По образованию вы художник, но всегда живо интересовались историей, не так ли?
Да, с самого раннего детства.
Перед вами стояла дилемма – пойти по пути искусства или изучения истории?
Что касается истории, ещё будучи ребенком, я понял, что история того времени не для меня, и в том, чтобы заниматься враньём, нет ни малейшего интереса.
Какой исторический период вас привлекает?
Меня восхищает история в целом – как приключение, как неистощимый источник примеров. Много что повторяется и всегда можно найти практически готовые формулы для различных ситуаций, из которых можно сделать выводы и учиться, но из которых всё-таки редко когда извлекают уроки. Раньше меня больше интересовала более древняя история, особенно история XVII века, но постепенно события XX века стали меня занимать больше. Я смотрю на историю сквозь свою работу. Например, я смотрю на какие-то развалины и думаю – смотрю ли я на жертву 1905 года или на жертву Первой мировой войны? И вместе с тем я как будто вхожу в эти события. И воспоминания детства, и гудение боевых самолетов в 40-е во мне резонируют и сейчас: ХХ век – это история, которая с нами и по сей день, и через её опыт можно рефлексировать и о настоящем, и о том, как могут разворачиваться различные события.

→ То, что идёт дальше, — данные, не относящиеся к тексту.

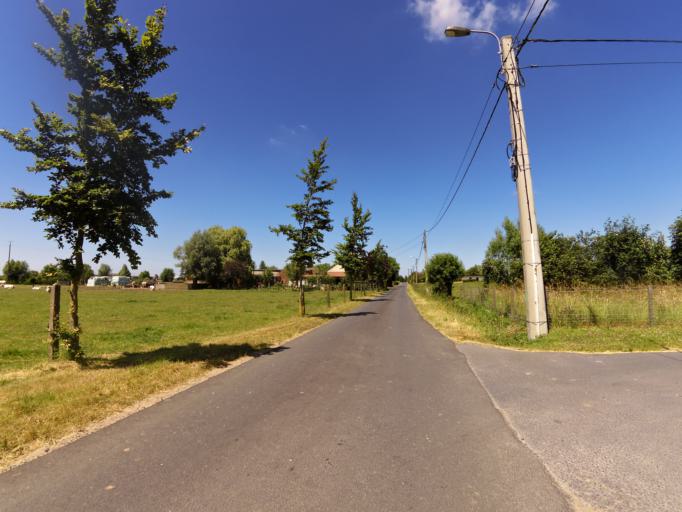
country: BE
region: Flanders
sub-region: Provincie West-Vlaanderen
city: Torhout
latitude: 51.0992
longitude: 3.0685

Вы говорите, что припоминаете гудение боевых самолетов – то есть вы прочувствовали тяжесть хода истории на себе. Я не соотносил такие вещи с собой до самого недавнего времени, но теперь, когда я читаю классический труд о Первой мировой войне («Августовские пушки» Барбары Такман), мне иногда кажется, что в ней можно заменить слово «Германия» на слово «Россия», и это объяснило бы сегодняшний взгляд этой страны на мир.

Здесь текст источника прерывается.